Excerpt to read:
Our own research points to young people being under-confident in their decision-making, and readily admitting to being reluctant to seek support when they need it. According to our annual Career Check survey, 20% of 18,000 Welsh Year 10s and 11s surveyed confess that they ‘don’t have a plan for the future’, 30% state that they do have a plan for the future but don’t know how to make it happen, 45% feel they are aware of opportunities, but might need more information, and 32% know who to go to for help, but state that they ‘probably won’t’. Adding to this, 62% report making their own decisions, but are ‘not sure they always do it well’.
This snapshot into the thought patterns of those surveyed demonstrates a greater than ever need to support, reassure and guide young people. We must therefore all take seriously our role of providing much-needed reassurance and counsel at every opportunity.
Besides, there is much to celebrate about Generation Y. Many of the young people I see today are open-minded, upbeat, and passionate. They show huge promise and seemingly limitless talents. This generation is the largest in Western history, not to mention the most focused on educational attainment. Many are excited about their careers, and will work hard and efficiently.
They also possess a unique skillset that can add huge value to businesses and the wider economy. Millennials are multitaskers. They’re well-connected, experts at tech, flexible, collaborators and can be natural team-workers. They’re also highly focused on advancement – which can mean they make a driven workforce.
We all know that finding the right path in life can be tough. In today’s globalised society young people can often feel fatigued and bombarded by options. They can face conflicting advice from friends, family and teachers, so the right advice at the right time is more important than ever to improve self-awareness, raise aspirations and deal with changing circumstances. It’s everyone’s responsibility to do their bit. So let’s use Careers Week to celebrate millennials, commit to pulling together to recognising their unique talents, and strive to support them to reach the bright future that they deserve.
Perhaps we should rename it as Generation Y Not?

Your task: Can you edit the Generation Y passage from "Our own research" up to and including "at every opportunity.", replacing "young people" with "teenagers"?

Data extract:
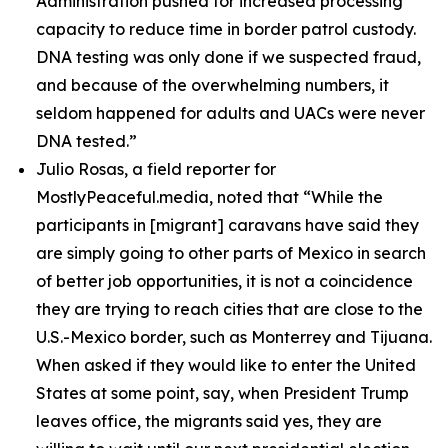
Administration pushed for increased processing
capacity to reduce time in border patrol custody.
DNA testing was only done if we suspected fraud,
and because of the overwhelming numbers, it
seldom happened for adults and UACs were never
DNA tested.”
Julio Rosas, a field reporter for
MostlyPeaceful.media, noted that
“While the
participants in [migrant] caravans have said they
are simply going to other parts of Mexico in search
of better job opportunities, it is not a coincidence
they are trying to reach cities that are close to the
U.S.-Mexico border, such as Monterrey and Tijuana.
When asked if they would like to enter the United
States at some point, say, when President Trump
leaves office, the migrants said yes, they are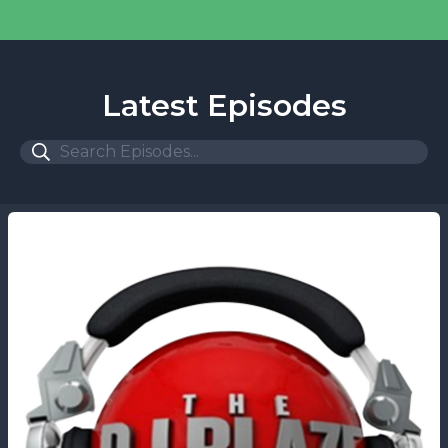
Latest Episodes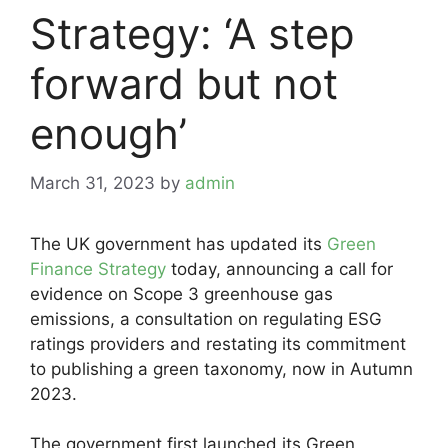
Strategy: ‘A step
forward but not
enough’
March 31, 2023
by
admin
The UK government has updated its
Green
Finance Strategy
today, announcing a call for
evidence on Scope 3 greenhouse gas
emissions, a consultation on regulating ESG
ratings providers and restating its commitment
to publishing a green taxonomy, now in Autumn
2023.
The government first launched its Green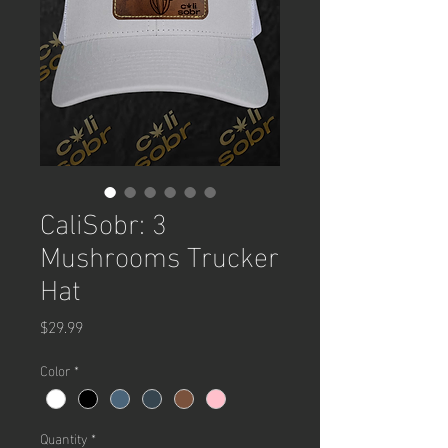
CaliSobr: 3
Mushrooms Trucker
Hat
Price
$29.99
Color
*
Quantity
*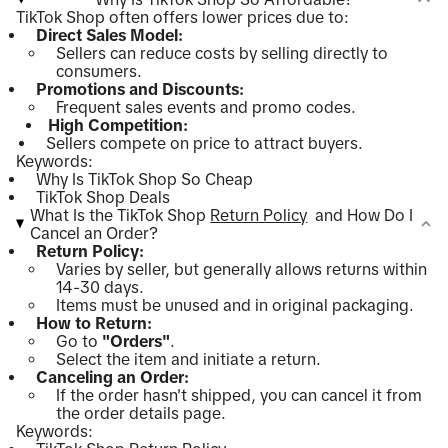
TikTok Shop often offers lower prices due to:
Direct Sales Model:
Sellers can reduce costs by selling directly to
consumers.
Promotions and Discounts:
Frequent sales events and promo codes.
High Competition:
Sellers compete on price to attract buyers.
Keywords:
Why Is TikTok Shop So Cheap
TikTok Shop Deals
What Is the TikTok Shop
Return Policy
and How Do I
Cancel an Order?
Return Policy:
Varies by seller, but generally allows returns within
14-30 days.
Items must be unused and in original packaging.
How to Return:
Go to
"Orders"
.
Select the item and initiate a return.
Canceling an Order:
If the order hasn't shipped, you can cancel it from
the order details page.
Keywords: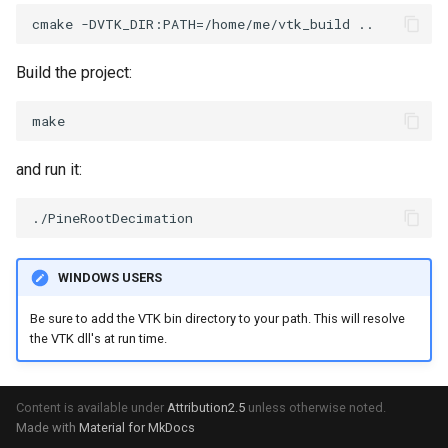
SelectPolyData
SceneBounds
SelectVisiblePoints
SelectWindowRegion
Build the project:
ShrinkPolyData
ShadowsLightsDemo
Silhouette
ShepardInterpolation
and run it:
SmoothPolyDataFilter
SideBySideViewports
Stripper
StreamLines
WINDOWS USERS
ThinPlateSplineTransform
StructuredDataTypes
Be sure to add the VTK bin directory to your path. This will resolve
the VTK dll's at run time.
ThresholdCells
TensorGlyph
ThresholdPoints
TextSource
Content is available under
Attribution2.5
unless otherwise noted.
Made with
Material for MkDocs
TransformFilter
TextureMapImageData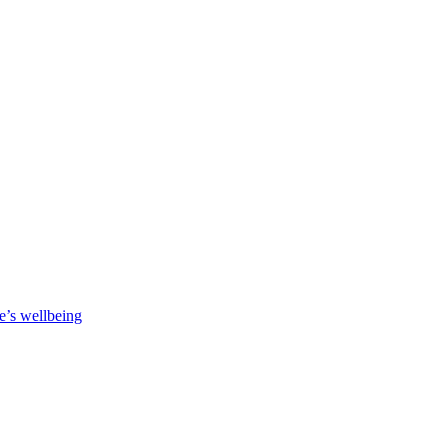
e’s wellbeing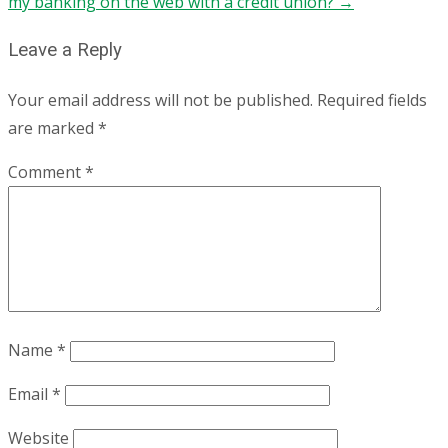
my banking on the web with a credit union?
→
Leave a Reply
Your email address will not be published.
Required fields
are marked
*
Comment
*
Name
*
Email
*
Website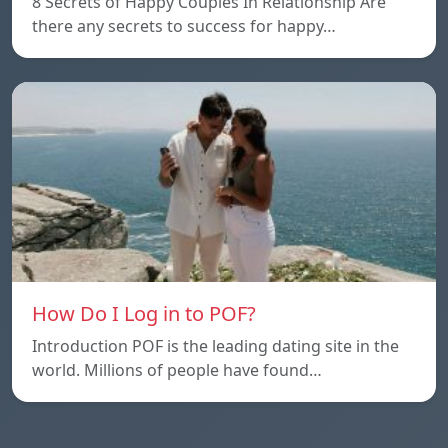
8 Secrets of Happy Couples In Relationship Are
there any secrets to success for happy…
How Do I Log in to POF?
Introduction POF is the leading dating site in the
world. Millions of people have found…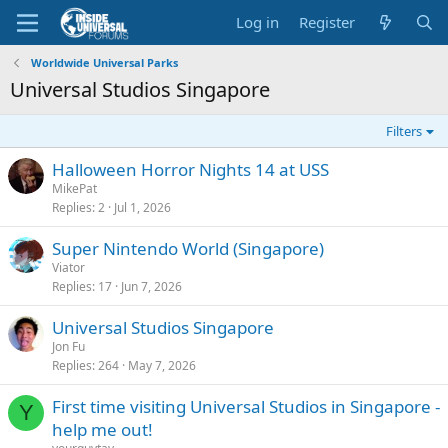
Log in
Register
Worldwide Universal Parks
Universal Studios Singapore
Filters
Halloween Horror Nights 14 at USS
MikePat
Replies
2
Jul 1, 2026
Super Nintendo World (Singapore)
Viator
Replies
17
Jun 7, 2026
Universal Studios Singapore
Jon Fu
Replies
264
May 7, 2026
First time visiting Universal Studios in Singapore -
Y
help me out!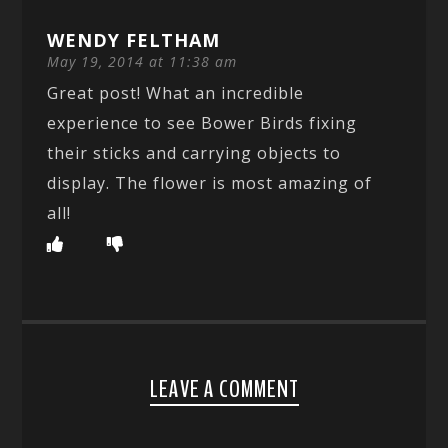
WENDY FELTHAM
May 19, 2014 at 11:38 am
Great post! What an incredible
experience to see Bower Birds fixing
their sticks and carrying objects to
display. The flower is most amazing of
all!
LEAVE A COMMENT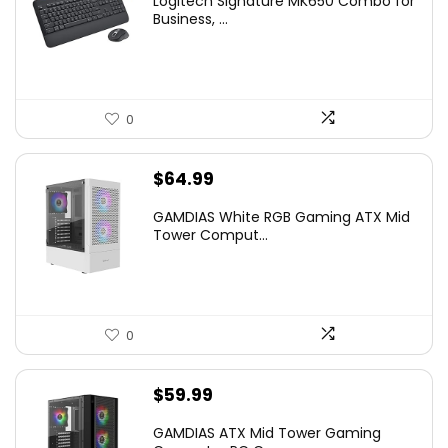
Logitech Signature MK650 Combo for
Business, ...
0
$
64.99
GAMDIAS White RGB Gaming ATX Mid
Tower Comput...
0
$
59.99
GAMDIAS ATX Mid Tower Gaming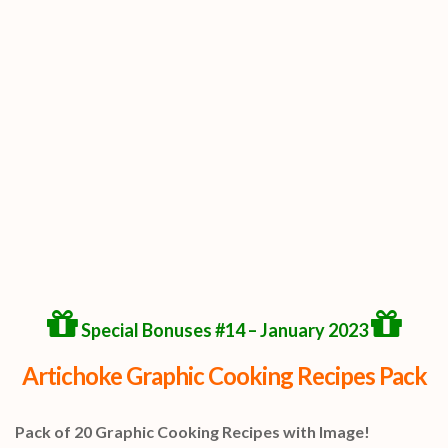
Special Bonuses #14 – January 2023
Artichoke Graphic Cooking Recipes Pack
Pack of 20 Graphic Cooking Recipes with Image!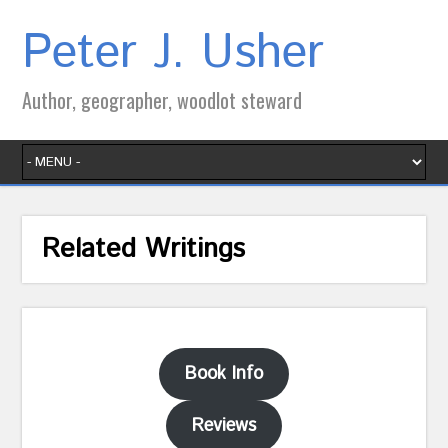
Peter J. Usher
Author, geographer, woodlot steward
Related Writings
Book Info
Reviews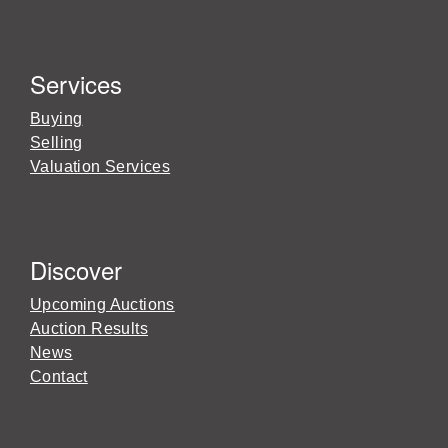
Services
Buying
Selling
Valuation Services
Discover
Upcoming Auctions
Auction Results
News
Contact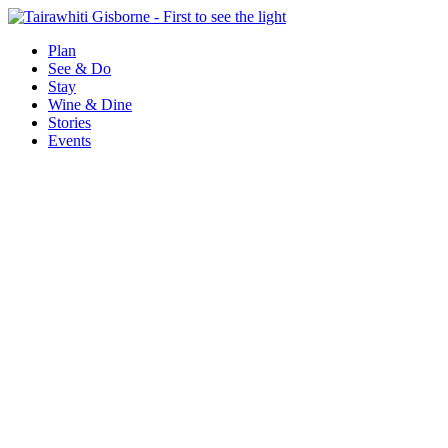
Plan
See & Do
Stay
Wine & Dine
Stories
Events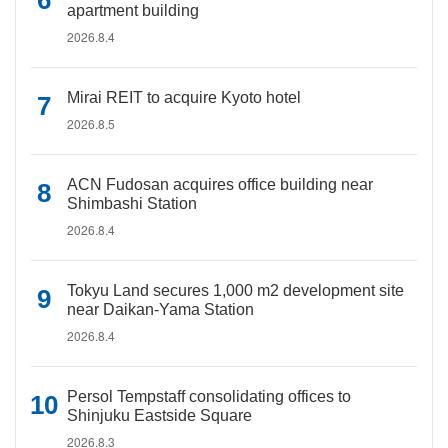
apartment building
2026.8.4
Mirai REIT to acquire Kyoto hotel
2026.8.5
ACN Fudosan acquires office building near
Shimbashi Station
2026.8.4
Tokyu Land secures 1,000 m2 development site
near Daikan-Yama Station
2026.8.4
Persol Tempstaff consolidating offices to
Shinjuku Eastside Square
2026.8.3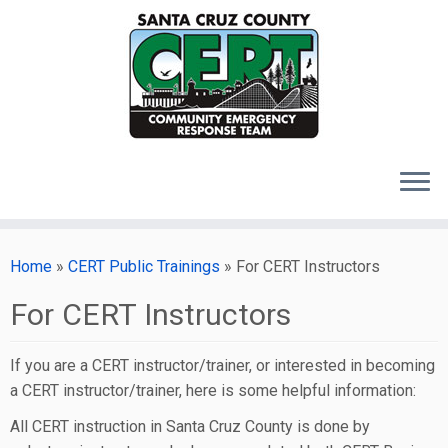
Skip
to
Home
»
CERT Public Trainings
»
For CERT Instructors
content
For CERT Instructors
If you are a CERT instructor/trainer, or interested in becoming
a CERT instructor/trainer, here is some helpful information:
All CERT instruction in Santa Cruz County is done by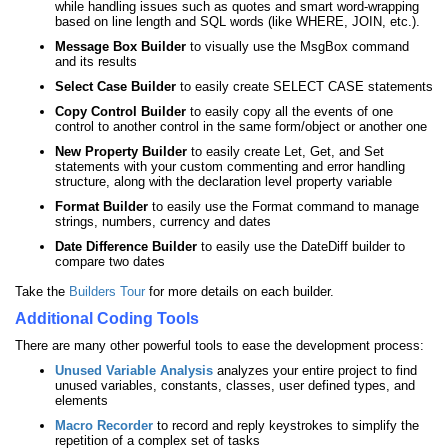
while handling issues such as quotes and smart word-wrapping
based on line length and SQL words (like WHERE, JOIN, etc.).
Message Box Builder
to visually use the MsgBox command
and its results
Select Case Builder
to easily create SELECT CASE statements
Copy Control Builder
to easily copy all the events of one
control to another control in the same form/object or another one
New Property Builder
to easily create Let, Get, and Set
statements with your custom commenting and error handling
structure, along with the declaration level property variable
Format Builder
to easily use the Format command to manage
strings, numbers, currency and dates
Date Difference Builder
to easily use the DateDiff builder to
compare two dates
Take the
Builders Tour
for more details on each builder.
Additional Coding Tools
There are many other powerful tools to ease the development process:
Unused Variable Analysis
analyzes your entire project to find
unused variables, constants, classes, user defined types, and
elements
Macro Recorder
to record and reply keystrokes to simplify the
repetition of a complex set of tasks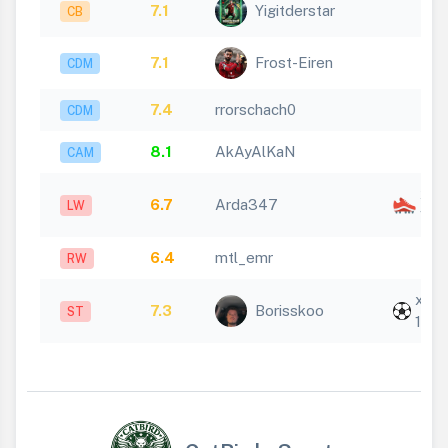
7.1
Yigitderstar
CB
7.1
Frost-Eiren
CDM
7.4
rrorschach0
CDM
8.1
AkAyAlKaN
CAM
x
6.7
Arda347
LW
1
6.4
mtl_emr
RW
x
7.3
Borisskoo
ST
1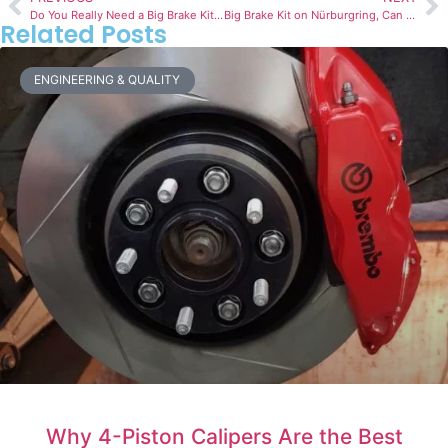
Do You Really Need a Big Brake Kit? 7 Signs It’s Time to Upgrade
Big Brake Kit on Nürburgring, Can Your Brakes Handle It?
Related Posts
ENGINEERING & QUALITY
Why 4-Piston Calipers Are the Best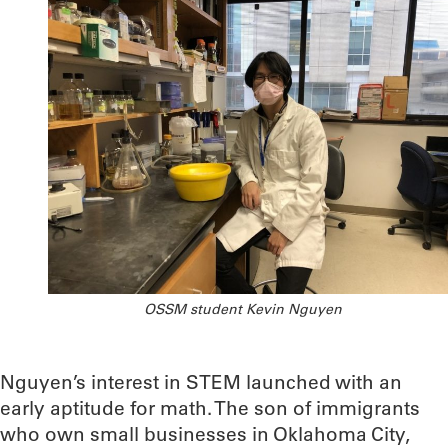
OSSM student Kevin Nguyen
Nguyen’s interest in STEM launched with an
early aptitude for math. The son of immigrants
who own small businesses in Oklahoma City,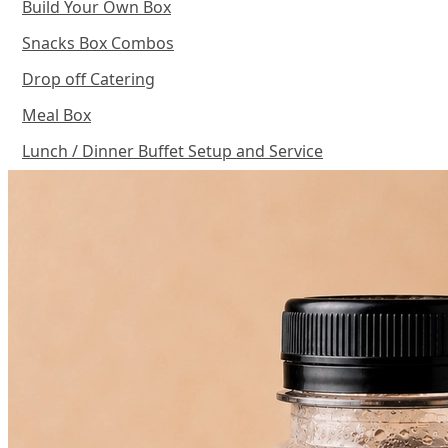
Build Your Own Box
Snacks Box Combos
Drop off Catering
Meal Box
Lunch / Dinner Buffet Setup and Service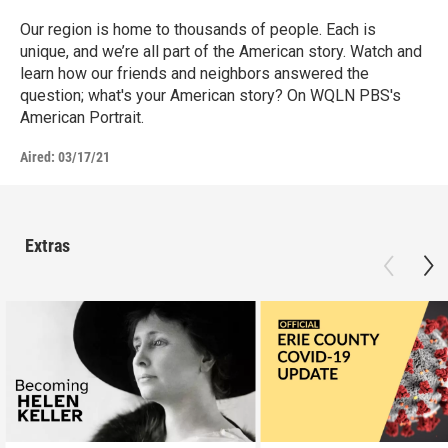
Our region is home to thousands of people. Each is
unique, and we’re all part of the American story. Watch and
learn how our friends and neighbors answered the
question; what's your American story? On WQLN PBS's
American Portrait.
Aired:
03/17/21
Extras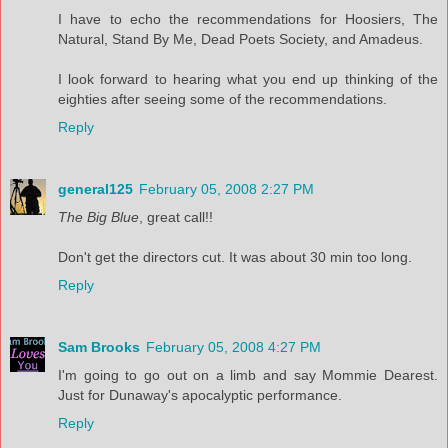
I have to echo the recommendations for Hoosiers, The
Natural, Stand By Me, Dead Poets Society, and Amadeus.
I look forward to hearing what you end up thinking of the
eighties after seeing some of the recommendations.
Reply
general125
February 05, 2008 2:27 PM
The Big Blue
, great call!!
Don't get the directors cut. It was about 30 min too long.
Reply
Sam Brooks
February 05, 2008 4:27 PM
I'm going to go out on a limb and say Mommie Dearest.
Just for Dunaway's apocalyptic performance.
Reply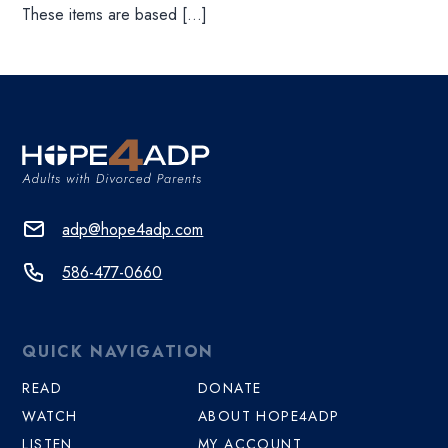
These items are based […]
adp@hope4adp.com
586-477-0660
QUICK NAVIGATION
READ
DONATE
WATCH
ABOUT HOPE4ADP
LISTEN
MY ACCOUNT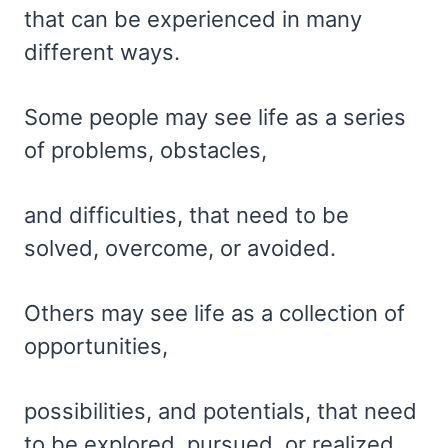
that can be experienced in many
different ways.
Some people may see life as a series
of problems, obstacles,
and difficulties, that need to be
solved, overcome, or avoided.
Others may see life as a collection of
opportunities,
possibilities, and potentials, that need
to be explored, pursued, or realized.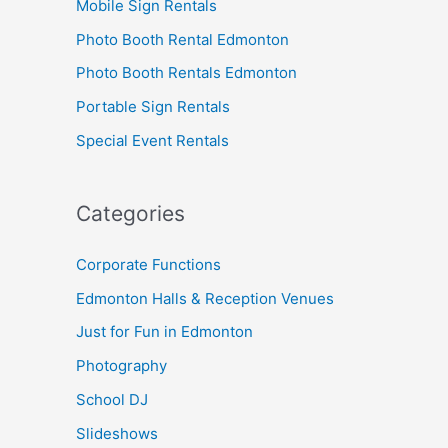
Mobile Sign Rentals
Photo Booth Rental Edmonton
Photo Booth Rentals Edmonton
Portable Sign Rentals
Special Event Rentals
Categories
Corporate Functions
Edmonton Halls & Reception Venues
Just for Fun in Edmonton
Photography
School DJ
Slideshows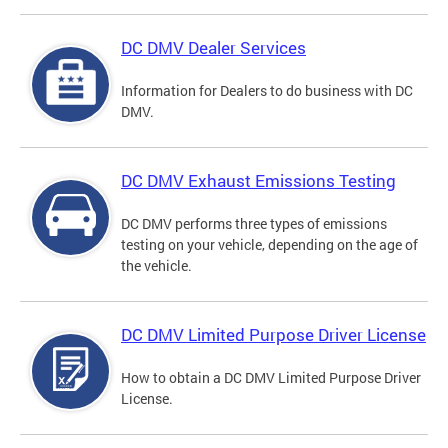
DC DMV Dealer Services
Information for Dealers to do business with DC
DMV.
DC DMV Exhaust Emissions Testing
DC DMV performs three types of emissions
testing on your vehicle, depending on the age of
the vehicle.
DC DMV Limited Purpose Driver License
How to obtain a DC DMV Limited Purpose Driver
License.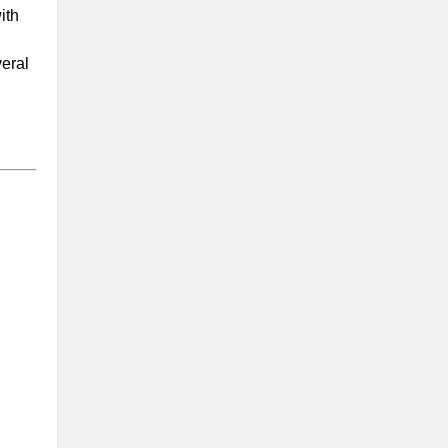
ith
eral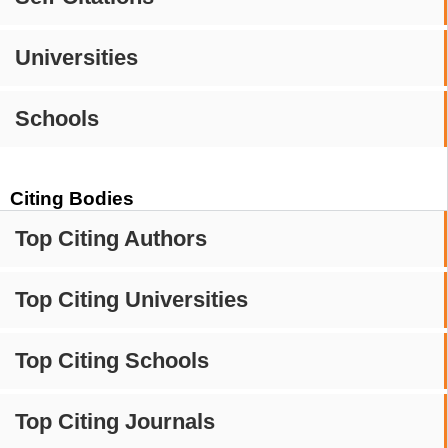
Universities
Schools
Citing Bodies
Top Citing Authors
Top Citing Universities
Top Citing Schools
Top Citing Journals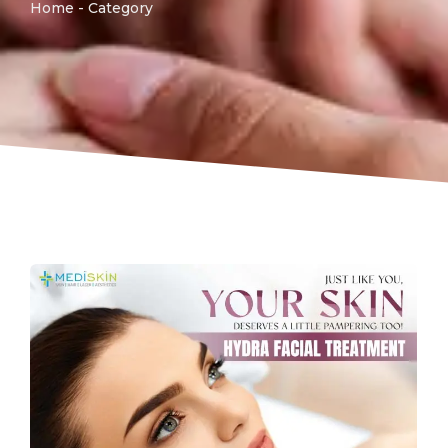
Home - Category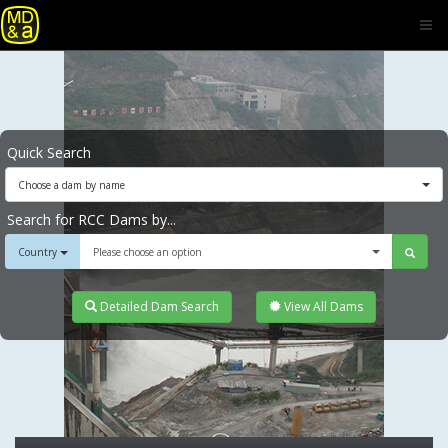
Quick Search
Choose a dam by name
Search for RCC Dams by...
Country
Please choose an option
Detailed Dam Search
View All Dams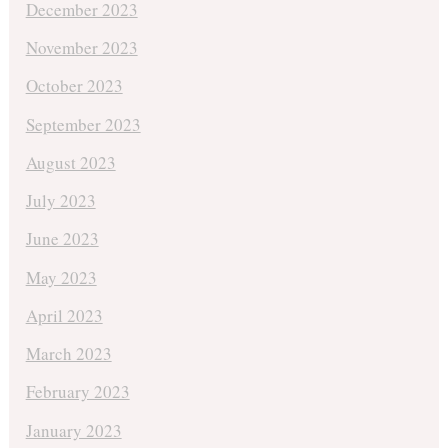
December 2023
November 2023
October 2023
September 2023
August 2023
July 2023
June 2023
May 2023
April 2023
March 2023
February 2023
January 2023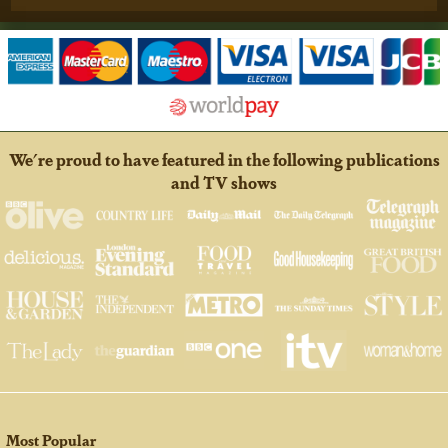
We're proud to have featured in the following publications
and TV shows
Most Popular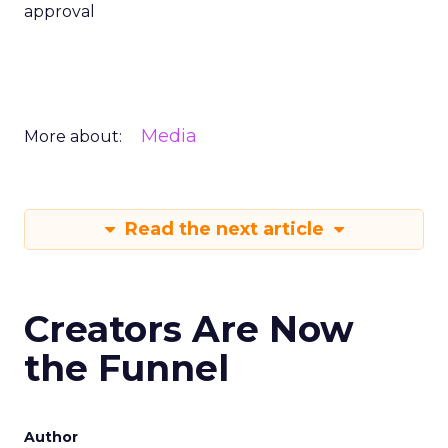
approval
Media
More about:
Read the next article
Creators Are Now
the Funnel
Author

Exercise response:
Our own research points to teenagers being under-confident in their decision-making, and readily admitting to being reluctant to seek support when they need it. According to our annual Career Check survey, 20% of 18,000 Welsh Year 10s and 11s surveyed confess that they ‘don’t have a plan for the future’, 30% state that they do have a plan for the future but don’t know how to make it happen, 45% feel they are aware of opportunities, but might need more information, and 32% know who to go to for help, but state that they ‘probably won’t’. Adding to this, 62% report making their own decisions, but are ‘not sure they always do it well’.
This snapshot into the thought patterns of those surveyed demonstrates a greater than ever need to support, reassure and guide teenagers. We must therefore all take seriously our role of providing much-needed reassurance and counsel at every opportunity.